Prosegui il brano sull'antimafia dei diritti a partire dalla sua ultima frase.

Estratto della pagina:
______

L’antimafia dei diritti

Con queste parole, nel 1982 il generale Dalla Chiesa è stato fra i primi rappresentanti delle istituzioni a porre attenzione in maniera specifica sulla dimensione economica e finanziaria delle organizzazioni criminali. Ma a un certo punto è andato oltre e ha detto “ho capito però una cosa semplice, ma forse decisiva: gran parte delle protezioni mafiose, dei privilegi mafiosi, caramente pagati dai cittadini, non sono altro che i loro elementari diritti. Assicuriamoglieli, togliamo questo potere alla mafia, facciamo dei suoi dipendenti i nostri alleati”. Questa è una chiave di lettura molto importante, perché il generale Dalla Chiesa non solo non si ferma a una lettura del fenomeno mafioso in termini puramente criminali, dicendo che il terreno fondamentale per combattere proprio il potere mafioso è aggredire le loro ricchezze.Ma ha un’intuizione importantissima: parla di mafia, di criminalità organizzata come uno strumento per assicurare e garantire in modo diverso i diritti dei cittadini, primo fra tutto il diritto al lavoro. Noi viviamo ancora oggi in molti territori del nostro Paese una situazione che permette alle organizzazioni mafiose di garantire un posto di lavoro ai nostri giovani, così a Napoli, come in Puglia, in Sicilia, Calabria.

______

Dati forniti:
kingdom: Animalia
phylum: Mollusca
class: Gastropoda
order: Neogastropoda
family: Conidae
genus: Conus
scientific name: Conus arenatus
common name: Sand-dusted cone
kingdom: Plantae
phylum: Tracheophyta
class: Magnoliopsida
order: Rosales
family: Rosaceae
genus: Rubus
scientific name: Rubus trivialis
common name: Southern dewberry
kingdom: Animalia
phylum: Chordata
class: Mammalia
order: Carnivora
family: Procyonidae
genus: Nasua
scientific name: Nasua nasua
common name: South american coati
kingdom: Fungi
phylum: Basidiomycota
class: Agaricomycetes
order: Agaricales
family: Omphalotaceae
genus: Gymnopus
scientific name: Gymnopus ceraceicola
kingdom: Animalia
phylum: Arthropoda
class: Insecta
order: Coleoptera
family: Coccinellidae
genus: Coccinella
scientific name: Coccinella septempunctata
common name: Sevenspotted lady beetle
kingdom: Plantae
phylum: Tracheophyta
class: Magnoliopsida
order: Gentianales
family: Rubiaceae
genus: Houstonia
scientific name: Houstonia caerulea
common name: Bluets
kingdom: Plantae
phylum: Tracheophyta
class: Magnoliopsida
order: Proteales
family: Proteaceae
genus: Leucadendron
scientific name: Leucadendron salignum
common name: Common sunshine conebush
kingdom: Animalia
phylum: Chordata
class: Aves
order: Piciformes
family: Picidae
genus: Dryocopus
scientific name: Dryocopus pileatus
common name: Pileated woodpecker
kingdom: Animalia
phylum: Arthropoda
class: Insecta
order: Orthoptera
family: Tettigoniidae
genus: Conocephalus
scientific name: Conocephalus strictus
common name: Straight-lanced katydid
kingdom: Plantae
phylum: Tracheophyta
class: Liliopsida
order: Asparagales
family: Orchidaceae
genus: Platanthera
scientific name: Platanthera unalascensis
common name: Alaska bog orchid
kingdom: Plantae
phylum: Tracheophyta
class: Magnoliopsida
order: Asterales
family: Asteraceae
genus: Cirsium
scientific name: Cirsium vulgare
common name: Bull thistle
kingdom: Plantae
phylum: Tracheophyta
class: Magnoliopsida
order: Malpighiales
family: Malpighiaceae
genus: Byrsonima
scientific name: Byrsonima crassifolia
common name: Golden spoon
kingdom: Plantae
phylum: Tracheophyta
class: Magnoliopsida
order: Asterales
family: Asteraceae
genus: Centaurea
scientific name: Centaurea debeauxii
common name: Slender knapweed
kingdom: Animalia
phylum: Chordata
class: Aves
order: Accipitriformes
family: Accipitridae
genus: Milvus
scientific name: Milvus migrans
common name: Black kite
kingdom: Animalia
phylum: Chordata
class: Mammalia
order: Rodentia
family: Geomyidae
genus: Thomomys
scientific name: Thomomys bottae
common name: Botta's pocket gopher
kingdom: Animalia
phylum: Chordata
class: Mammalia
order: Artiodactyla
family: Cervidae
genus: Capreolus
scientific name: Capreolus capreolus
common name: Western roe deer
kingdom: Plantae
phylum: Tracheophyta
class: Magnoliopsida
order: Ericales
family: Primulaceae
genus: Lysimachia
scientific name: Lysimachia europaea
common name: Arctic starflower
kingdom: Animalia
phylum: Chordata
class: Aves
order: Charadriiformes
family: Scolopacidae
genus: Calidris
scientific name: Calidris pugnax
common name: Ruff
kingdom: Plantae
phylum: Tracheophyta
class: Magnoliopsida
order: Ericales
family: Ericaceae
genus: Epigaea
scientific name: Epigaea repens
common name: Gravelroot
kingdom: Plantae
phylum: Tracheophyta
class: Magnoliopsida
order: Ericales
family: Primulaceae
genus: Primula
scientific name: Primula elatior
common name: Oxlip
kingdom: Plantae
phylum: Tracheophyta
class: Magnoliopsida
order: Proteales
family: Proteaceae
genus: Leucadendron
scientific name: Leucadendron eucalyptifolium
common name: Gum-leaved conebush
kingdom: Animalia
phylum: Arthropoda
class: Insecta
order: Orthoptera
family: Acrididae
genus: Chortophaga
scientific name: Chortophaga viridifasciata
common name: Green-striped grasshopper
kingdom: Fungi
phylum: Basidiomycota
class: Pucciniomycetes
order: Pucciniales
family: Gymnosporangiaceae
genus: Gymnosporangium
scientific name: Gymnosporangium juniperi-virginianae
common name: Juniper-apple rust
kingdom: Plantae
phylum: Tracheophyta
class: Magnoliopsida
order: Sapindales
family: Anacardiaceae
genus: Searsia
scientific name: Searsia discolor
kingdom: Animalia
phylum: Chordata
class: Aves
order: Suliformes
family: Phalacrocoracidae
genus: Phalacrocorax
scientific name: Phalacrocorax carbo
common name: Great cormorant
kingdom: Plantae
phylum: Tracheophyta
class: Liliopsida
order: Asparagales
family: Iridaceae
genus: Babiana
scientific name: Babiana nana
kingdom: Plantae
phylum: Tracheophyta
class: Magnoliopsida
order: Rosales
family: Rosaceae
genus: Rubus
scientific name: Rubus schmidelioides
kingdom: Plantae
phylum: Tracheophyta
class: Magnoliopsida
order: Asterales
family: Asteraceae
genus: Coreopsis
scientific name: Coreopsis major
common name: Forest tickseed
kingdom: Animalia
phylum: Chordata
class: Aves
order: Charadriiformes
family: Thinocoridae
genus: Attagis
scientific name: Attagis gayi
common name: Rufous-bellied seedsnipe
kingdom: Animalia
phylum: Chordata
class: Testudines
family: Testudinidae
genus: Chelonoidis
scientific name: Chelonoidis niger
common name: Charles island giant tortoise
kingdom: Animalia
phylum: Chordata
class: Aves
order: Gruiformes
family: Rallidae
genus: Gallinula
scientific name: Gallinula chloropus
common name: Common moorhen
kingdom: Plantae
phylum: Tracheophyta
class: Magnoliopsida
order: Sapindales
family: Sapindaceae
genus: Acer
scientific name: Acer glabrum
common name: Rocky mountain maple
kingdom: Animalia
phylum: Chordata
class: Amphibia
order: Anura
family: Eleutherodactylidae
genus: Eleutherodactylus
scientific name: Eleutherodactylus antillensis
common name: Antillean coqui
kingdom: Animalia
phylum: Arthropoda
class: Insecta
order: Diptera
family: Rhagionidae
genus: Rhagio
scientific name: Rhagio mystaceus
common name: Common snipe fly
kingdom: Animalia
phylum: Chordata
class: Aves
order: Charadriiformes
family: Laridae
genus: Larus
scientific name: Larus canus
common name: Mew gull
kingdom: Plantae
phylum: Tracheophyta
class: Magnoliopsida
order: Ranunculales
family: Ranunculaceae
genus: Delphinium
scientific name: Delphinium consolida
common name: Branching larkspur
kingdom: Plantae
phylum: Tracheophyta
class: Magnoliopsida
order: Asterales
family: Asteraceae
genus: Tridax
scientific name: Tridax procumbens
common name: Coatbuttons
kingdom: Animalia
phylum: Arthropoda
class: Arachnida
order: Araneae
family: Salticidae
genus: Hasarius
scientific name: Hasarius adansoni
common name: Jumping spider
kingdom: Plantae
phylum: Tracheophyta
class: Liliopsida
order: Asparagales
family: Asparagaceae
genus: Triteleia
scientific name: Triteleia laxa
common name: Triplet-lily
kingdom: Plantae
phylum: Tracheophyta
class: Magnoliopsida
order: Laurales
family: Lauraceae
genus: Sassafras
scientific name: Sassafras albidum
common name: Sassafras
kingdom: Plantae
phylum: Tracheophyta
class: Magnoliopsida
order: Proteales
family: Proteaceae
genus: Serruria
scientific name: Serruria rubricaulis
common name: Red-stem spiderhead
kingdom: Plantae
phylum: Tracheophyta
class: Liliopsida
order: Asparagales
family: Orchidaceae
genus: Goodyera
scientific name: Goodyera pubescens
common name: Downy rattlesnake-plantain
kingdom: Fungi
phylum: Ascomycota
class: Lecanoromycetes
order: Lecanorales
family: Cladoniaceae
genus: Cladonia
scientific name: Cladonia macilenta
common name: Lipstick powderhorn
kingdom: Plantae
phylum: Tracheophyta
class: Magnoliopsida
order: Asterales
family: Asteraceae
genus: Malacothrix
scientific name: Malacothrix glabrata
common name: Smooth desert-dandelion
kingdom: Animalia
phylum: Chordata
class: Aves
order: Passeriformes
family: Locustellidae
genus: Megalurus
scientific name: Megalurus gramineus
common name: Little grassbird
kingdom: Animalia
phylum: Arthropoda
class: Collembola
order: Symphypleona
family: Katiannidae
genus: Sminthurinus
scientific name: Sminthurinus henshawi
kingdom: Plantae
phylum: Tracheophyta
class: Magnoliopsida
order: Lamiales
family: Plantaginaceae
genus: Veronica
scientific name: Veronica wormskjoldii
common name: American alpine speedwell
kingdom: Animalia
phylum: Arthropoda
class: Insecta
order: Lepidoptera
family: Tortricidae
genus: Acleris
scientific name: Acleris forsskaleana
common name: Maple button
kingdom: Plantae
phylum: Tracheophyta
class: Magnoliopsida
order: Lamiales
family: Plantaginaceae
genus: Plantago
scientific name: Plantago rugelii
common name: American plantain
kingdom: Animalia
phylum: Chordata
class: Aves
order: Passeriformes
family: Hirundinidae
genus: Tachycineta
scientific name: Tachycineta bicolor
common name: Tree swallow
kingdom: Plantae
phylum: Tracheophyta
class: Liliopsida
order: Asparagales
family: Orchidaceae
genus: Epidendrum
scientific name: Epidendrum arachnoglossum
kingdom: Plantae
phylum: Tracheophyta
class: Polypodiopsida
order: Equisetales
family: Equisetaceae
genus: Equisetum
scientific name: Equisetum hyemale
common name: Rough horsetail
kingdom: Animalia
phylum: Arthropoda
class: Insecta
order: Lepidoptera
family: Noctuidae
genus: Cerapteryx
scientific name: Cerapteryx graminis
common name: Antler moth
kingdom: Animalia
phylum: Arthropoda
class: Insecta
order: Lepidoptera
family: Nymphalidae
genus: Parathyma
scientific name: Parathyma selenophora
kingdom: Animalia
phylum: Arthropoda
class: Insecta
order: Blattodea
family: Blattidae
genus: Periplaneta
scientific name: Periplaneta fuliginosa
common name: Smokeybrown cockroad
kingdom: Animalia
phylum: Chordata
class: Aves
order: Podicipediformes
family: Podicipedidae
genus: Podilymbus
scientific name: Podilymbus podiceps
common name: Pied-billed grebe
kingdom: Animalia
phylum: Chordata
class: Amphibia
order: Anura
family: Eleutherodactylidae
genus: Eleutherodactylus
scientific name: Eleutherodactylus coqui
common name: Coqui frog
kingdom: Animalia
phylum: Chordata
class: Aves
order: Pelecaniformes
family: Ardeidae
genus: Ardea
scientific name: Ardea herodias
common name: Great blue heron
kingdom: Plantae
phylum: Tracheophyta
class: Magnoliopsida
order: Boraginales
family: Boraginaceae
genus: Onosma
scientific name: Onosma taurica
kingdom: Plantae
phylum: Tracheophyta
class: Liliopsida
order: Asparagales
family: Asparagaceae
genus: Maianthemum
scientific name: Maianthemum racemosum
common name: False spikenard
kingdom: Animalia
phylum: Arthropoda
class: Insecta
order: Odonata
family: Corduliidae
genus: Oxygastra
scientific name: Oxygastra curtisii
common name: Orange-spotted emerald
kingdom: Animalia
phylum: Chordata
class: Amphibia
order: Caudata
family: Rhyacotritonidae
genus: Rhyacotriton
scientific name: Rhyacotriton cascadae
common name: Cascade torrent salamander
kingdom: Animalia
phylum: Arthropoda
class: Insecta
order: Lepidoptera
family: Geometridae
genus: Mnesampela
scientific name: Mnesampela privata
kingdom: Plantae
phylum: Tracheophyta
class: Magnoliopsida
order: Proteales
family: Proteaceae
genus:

______

Risposta scritta:
Con questo suo appello, il generale Dalla Chiesa anticipa quella che possiamo definire “l’antimafia dei diritti”, delle opportunità e del lavoro vero, diverso da quello offerto dalle mafie e caratterizzato da ricatto, violenza, sopraffazione e spesso morte. L’antimafia dei diritti è stata quella su cui si è basata l’attività dell’associazione Libera, che nasce nel periodo successivo alle stragi di Capaci e di via d’Amelio e di quelle del 1993 che hanno colpito Firenze, Roma e Milano. Un’antimafia sociale e dei diritti (attraverso vari percorsi di formazione, educativi, di promozione sociale) che si affianca a quella delle manette, della repressione, assicurata con notevoli sforzi e scarsità di mezzi dalla magistratura e dalle forze dell’ordine. La lotta alla mafia deve essere soprattutto caratterizzata da politiche di promozione sociale, promozione di occupazione, di lavoro. Ma lo sappiamo tutti che ancora oggi in Italia non è così.Tutte le politiche di inclusione sociale, le politiche di promozione sociale, di educazione alla legalità, di percorsi lavorativi utilizzando anche i beni confiscati, lo diremo più avanti, si inquadrano in tutto questo.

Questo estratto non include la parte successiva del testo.